Every line of the data should be written out exactly, with the pictures left out.
DATA PROVIDED Block Start
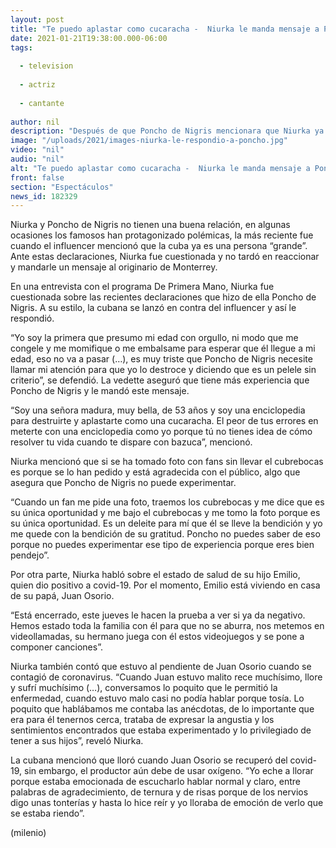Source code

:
 ```yaml
---
layout: post
title: "Te puedo aplastar como cucaracha -  Niurka le manda mensaje a Poncho de Nigris tras polémica"
date: 2021-01-21T19:38:00.000-06:00
tags:
  
  - television
  
  - actriz
  
  - cantante
  
author: nil
description: "Después de que Poncho de Nigris mencionara que Niurka ya está grande, la cubana le respondió. "
image: "/uploads/2021/images-niurka-le-respondio-a-poncho.jpg"
video: "nil"
audio: "nil"
alt: "Te puedo aplastar como cucaracha -  Niurka le manda mensaje a Poncho de Nigris tras polémica"
front: false
section: "Espectáculos"
news_id: 182329
---
```


Niurka y Poncho de Nigris no tienen una buena relación, en algunas ocasiones los famosos han protagonizado polémicas, la más reciente fue cuando el influencer mencionó que la cuba ya es una persona “grande”. Ante estas declaraciones, Niurka fue cuestionada y no tardó en reaccionar y mandarle un mensaje al originario de Monterrey. 

En una entrevista con el programa De Primera Mano, Niurka fue cuestionada sobre las recientes declaraciones que hizo de ella Poncho de Nigris. A su estilo, la cubana se lanzó en contra del influencer y así le respondió. 

“Yo soy la primera que presumo mi edad con orgullo, ni modo que me congele y me momifique o me embalsame para esperar que él llegue a mi edad, eso no va a pasar (…), es muy triste que Poncho de Nigris necesite llamar mi atención para que yo lo destroce y diciendo que es un pelele sin criterio”, se defendió. 
La vedette aseguró que tiene más experiencia que Poncho de Nigris y le mandó este mensaje.

“Soy una señora madura, muy bella, de 53 años y soy una enciclopedia para destruirte y aplastarte como una cucaracha. El peor de tus errores en meterte con una enciclopedia como yo porque tú no tienes idea de cómo resolver tu vida cuando te dispare con bazuca”, mencionó. 

Niurka mencionó que si se ha tomado foto con fans sin llevar el cubrebocas es porque se lo han pedido y está agradecida con el público, algo que asegura que Poncho de Nigris no puede experimentar. 

“Cuando un fan me pide una foto, traemos los cubrebocas y me dice que es su única oportunidad y me bajo el cubrebocas y me tomo la foto porque es su única oportunidad. Es un deleite para mí que él se lleve la bendición y yo me quede con la bendición de su gratitud. Poncho no puedes saber de eso porque no puedes experimentar ese tipo de experiencia porque eres bien pendejo”. 

Por otra parte, Niurka habló sobre el estado de salud de su hijo Emilio, quien dio positivo a covid-19. Por el momento, Emilio está viviendo en casa de su papá, Juan Osorio. 

“Está encerrado, este jueves le hacen la prueba a ver si ya da negativo. Hemos estado toda la familia con él para que no se aburra, nos metemos en videollamadas, su hermano juega con él estos videojuegos y se pone a componer canciones”.

Niurka también contó que estuvo al pendiente de Juan Osorio cuando se contagió de coronavirus.
“Cuando Juan estuvo malito rece muchísimo, llore y sufrí muchísimo (…), conversamos lo poquito que le permitió la enfermedad, cuando estuvo malo casi no podía hablar porque tosía. Lo poquito que hablábamos me contaba las anécdotas, de lo importante que era para él tenernos cerca, trataba de expresar la angustia y los sentimientos encontrados que estaba experimentado y lo privilegiado de tener a sus hijos”, reveló Niurka. 

La cubana mencionó que lloró cuando Juan Osorio se recuperó del covid-19, sin embargo, el productor aún debe de usar oxígeno. 
“Yo eche a llorar porque estaba emocionada de escucharlo hablar normal y claro, entre palabras de agradecimiento, de ternura y de risas porque de los nervios digo unas tonterías y hasta lo hice reír y yo lloraba de emoción de verlo que se estaba riendo”. 

(milenio)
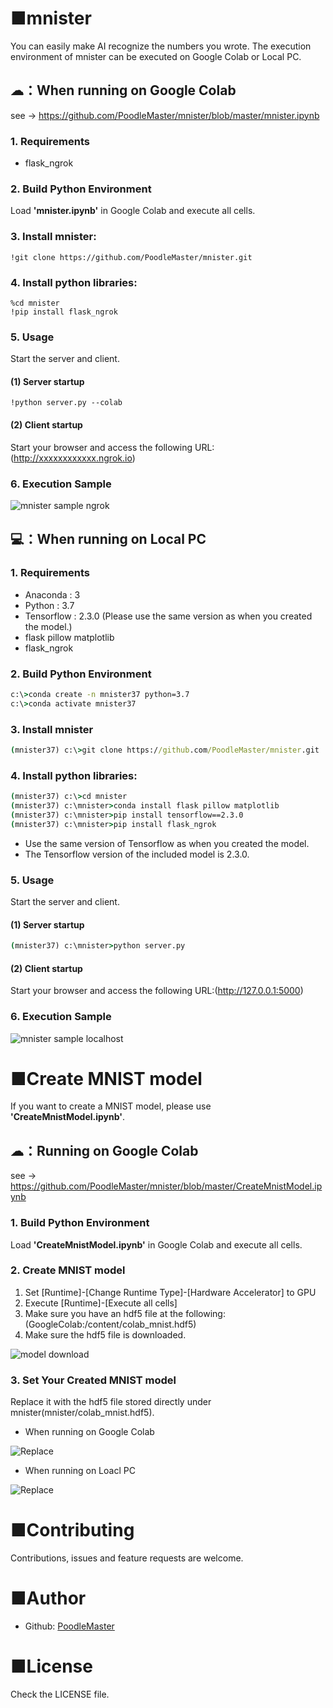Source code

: # ■mnister
You can easily make AI recognize the numbers you wrote.
The execution environment of mnister can be executed on Google Colab or Local PC.
  
## ☁：When running on Google Colab
see -> https://github.com/PoodleMaster/mnister/blob/master/mnister.ipynb

### 1. Requirements
- flask_ngrok 

### 2. Build Python Environment
Load **'mnister.ipynb'** in Google Colab and execute all cells.

### 3. Install mnister:
```ipynb
!git clone https://github.com/PoodleMaster/mnister.git
```

### 4. Install python libraries:
```ipynb
%cd mnister
!pip install flask_ngrok
```

### 5. Usage
Start the server and client.

#### (1) Server startup
```ipynb
!python server.py --colab
```

#### (2) Client startup 
Start your browser and access the following URL:(http://xxxxxxxxxxxx.ngrok.io)

### 6. Execution Sample
![mnister sample ngrok](https://user-images.githubusercontent.com/69660581/93540466-b4ab0300-f98e-11ea-843b-6399cdbce4c2.gif)

## 💻：When running on Local PC

### 1. Requirements
- Anaconda : 3
- Python : 3.7
- Tensorflow : 2.3.0 (Please use the same version as when you created the model.)
- flask pillow matplotlib
- flask_ngrok 

### 2. Build Python Environment
```cmd
c:\>conda create -n mnister37 python=3.7
c:\>conda activate mnister37
```

### 3. Install mnister
```cmd
(mnister37) c:\>git clone https://github.com/PoodleMaster/mnister.git
```

### 4. Install python libraries:
```cmd
(mnister37) c:\>cd mnister
(mnister37) c:\mnister>conda install flask pillow matplotlib
(mnister37) c:\mnister>pip install tensorflow==2.3.0
(mnister37) c:\mnister>pip install flask_ngrok
```
- Use the same version of Tensorflow as when you created the model.
- The Tensorflow version of the included model is 2.3.0.

### 5. Usage
Start the server and client.

#### (1) Server startup
```cmd
(mnister37) c:\mnister>python server.py
```
#### (2) Client startup 
Start your browser and access the following URL:(http://127.0.0.1:5000)

### 6. Execution Sample
![mnister sample localhost](https://user-images.githubusercontent.com/69660581/93540433-9d6c1580-f98e-11ea-97e0-ec2d3b98326a.gif)

# ■Create MNIST model
If you want to create a MNIST model, please use **'CreateMnistModel.ipynb'**.

## ☁：Running on Google Colab
see -> https://github.com/PoodleMaster/mnister/blob/master/CreateMnistModel.ipynb

### 1. Build Python Environment
Load **'CreateMnistModel.ipynb'** in Google Colab and execute all cells.

### 2. Create MNIST model
1. Set [Runtime]-[Change Runtime Type]-[Hardware Accelerator] to GPU
2. Execute [Runtime]-[Execute all cells]
3. Make sure you have an hdf5 file at the following:(GoogleColab:/content/colab_mnist.hdf5)
4. Make sure the hdf5 file is downloaded.<BR>

![model download](https://user-images.githubusercontent.com/69660581/93541052-639c0e80-f990-11ea-8d13-e695278f3611.png)

### 3. Set Your Created MNIST model
Replace it with the hdf5 file stored directly under mnister(mnister/colab_mnist.hdf5). 
- When running on Google Colab<BR>

![Replace](https://user-images.githubusercontent.com/69660581/93542177-4ae12800-f993-11ea-9c00-3449b00b2d31.png)

- When running on Loacl PC<BR>

![Replace](https://user-images.githubusercontent.com/69660581/93542613-71ec2980-f994-11ea-95a6-46e82c0e3229.PNG)

# ■Contributing
Contributions, issues and feature requests are welcome.

# ■Author
- Github: [PoodleMaster](https://github.com/PoodleMaster)

# ■License
Check the LICENSE file.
DATA PROVIDED Block End
> **RESULT OF THIS EXERCISE**:
Source code

:
 ```yaml
---
layout: post
title: "Te puedo aplastar como cucaracha -  Niurka le manda mensaje a Poncho de Nigris tras polémica"
date: 2021-01-21T19:38:00.000-06:00
tags:
  
  - television
  
  - actriz
  
  - cantante
  
author: nil
description: "Después de que Poncho de Nigris mencionara que Niurka ya está grande, la cubana le respondió. "
image: "/uploads/2021/images-niurka-le-respondio-a-poncho.jpg"
video: "nil"
audio: "nil"
alt: "Te puedo aplastar como cucaracha -  Niurka le manda mensaje a Poncho de Nigris tras polémica"
front: false
section: "Espectáculos"
news_id: 182329
---
```


Niurka y Poncho de Nigris no tienen una buena relación, en algunas ocasiones los famosos han protagonizado polémicas, la más reciente fue cuando el influencer mencionó que la cuba ya es una persona “grande”. Ante estas declaraciones, Niurka fue cuestionada y no tardó en reaccionar y mandarle un mensaje al originario de Monterrey. 

En una entrevista con el programa De Primera Mano, Niurka fue cuestionada sobre las recientes declaraciones que hizo de ella Poncho de Nigris. A su estilo, la cubana se lanzó en contra del influencer y así le respondió. 

“Yo soy la primera que presumo mi edad con orgullo, ni modo que me congele y me momifique o me embalsame para esperar que él llegue a mi edad, eso no va a pasar (…), es muy triste que Poncho de Nigris necesite llamar mi atención para que yo lo destroce y diciendo que es un pelele sin criterio”, se defendió. 
La vedette aseguró que tiene más experiencia que Poncho de Nigris y le mandó este mensaje.

“Soy una señora madura, muy bella, de 53 años y soy una enciclopedia para destruirte y aplastarte como una cucaracha. El peor de tus errores en meterte con una enciclopedia como yo porque tú no tienes idea de cómo resolver tu vida cuando te dispare con bazuca”, mencionó. 

Niurka mencionó que si se ha tomado foto con fans sin llevar el cubrebocas es porque se lo han pedido y está agradecida con el público, algo que asegura que Poncho de Nigris no puede experimentar. 

“Cuando un fan me pide una foto, traemos los cubrebocas y me dice que es su única oportunidad y me bajo el cubrebocas y me tomo la foto porque es su única oportunidad. Es un deleite para mí que él se lleve la bendición y yo me quede con la bendición de su gratitud. Poncho no puedes saber de eso porque no puedes experimentar ese tipo de experiencia porque eres bien pendejo”. 

Por otra parte, Niurka habló sobre el estado de salud de su hijo Emilio, quien dio positivo a covid-19. Por el momento, Emilio está viviendo en casa de su papá, Juan Osorio. 

“Está encerrado, este jueves le hacen la prueba a ver si ya da negativo. Hemos estado toda la familia con él para que no se aburra, nos metemos en videollamadas, su hermano juega con él estos videojuegos y se pone a componer canciones”.

Niurka también contó que estuvo al pendiente de Juan Osorio cuando se contagió de coronavirus.
“Cuando Juan estuvo malito rece muchísimo, llore y sufrí muchísimo (…), conversamos lo poquito que le permitió la enfermedad, cuando estuvo malo casi no podía hablar porque tosía. Lo poquito que hablábamos me contaba las anécdotas, de lo importante que era para él tenernos cerca, trataba de expresar la angustia y los sentimientos encontrados que estaba experimentado y lo privilegiado de tener a sus hijos”, reveló Niurka. 

La cubana mencionó que lloró cuando Juan Osorio se recuperó del covid-19, sin embargo, el productor aún debe de usar oxígeno. 
“Yo eche a llorar porque estaba emocionada de escucharlo hablar normal y claro, entre palabras de agradecimiento, de ternura y de risas porque de los nervios digo unas tonterías y hasta lo hice reír y yo lloraba de emoción de verlo que se estaba riendo”. 

(milenio)
Source code

: # ■mnister
You can easily make AI recognize the numbers you wrote.
The execution environment of mnister can be executed on Google Colab or Local PC.
  
## ☁：When running on Google Colab
see -> https://github.com/PoodleMaster/mnister/blob/master/mnister.ipynb

### 1. Requirements
- flask_ngrok 

### 2. Build Python Environment
Load **'mnister.ipynb'** in Google Colab and execute all cells.

### 3. Install mnister:
```ipynb
!git clone https://github.com/PoodleMaster/mnister.git
```

### 4. Install python libraries:
```ipynb
%cd mnister
!pip install flask_ngrok
```

### 5. Usage
Start the server and client.

#### (1) Server startup
```ipynb
!python server.py --colab
```

#### (2) Client startup 
Start your browser and access the following URL:(http://xxxxxxxxxxxx.ngrok.io)

### 6. Execution Sample
![mnister sample ngrok](https://user-images.githubusercontent.com/69660581/93540466-b4ab0300-f98e-11ea-843b-6399cdbce4c2.gif)

## 💻：When running on Local PC

### 1. Requirements
- Anaconda : 3
- Python : 3.7
- Tensorflow : 2.3.0 (Please use the same version as when you created the model.)
- flask pillow matplotlib
- flask_ngrok 

### 2. Build Python Environment
```cmd
c:\>conda create -n mnister37 python=3.7
c:\>conda activate mnister37
```

### 3. Install mnister
```cmd
(mnister37) c:\>git clone https://github.com/PoodleMaster/mnister.git
```

### 4. Install python libraries:
```cmd
(mnister37) c:\>cd mnister
(mnister37) c:\mnister>conda install flask pillow matplotlib
(mnister37) c:\mnister>pip install tensorflow==2.3.0
(mnister37) c:\mnister>pip install flask_ngrok
```
- Use the same version of Tensorflow as when you created the model.
- The Tensorflow version of the included model is 2.3.0.

### 5. Usage
Start the server and client.

#### (1) Server startup
```cmd
(mnister37) c:\mnister>python server.py
```
#### (2) Client startup 
Start your browser and access the following URL:(http://127.0.0.1:5000)

### 6. Execution Sample
![mnister sample localhost](https://user-images.githubusercontent.com/69660581/93540433-9d6c1580-f98e-11ea-97e0-ec2d3b98326a.gif)

# ■Create MNIST model
If you want to create a MNIST model, please use **'CreateMnistModel.ipynb'**.

## ☁：Running on Google Colab
see -> https://github.com/PoodleMaster/mnister/blob/master/CreateMnistModel.ipynb

### 1. Build Python Environment
Load **'CreateMnistModel.ipynb'** in Google Colab and execute all cells.

### 2. Create MNIST model
1. Set [Runtime]-[Change Runtime Type]-[Hardware Accelerator] to GPU
2. Execute [Runtime]-[Execute all cells]
3. Make sure you have an hdf5 file at the following:(GoogleColab:/content/colab_mnist.hdf5)
4. Make sure the hdf5 file is downloaded.<BR>

![model download](https://user-images.githubusercontent.com/69660581/93541052-639c0e80-f990-11ea-8d13-e695278f3611.png)

### 3. Set Your Created MNIST model
Replace it with the hdf5 file stored directly under mnister(mnister/colab_mnist.hdf5). 
- When running on Google Colab<BR>

![Replace](https://user-images.githubusercontent.com/69660581/93542177-4ae12800-f993-11ea-9c00-3449b00b2d31.png)

- When running on Loacl PC<BR>

![Replace](https://user-images.githubusercontent.com/69660581/93542613-71ec2980-f994-11ea-95a6-46e82c0e3229.PNG)

# ■Contributing
Contributions, issues and feature requests are welcome.

# ■Author
- Github: [PoodleMaster](https://github.com/PoodleMaster)

# ■License
Check the LICENSE file.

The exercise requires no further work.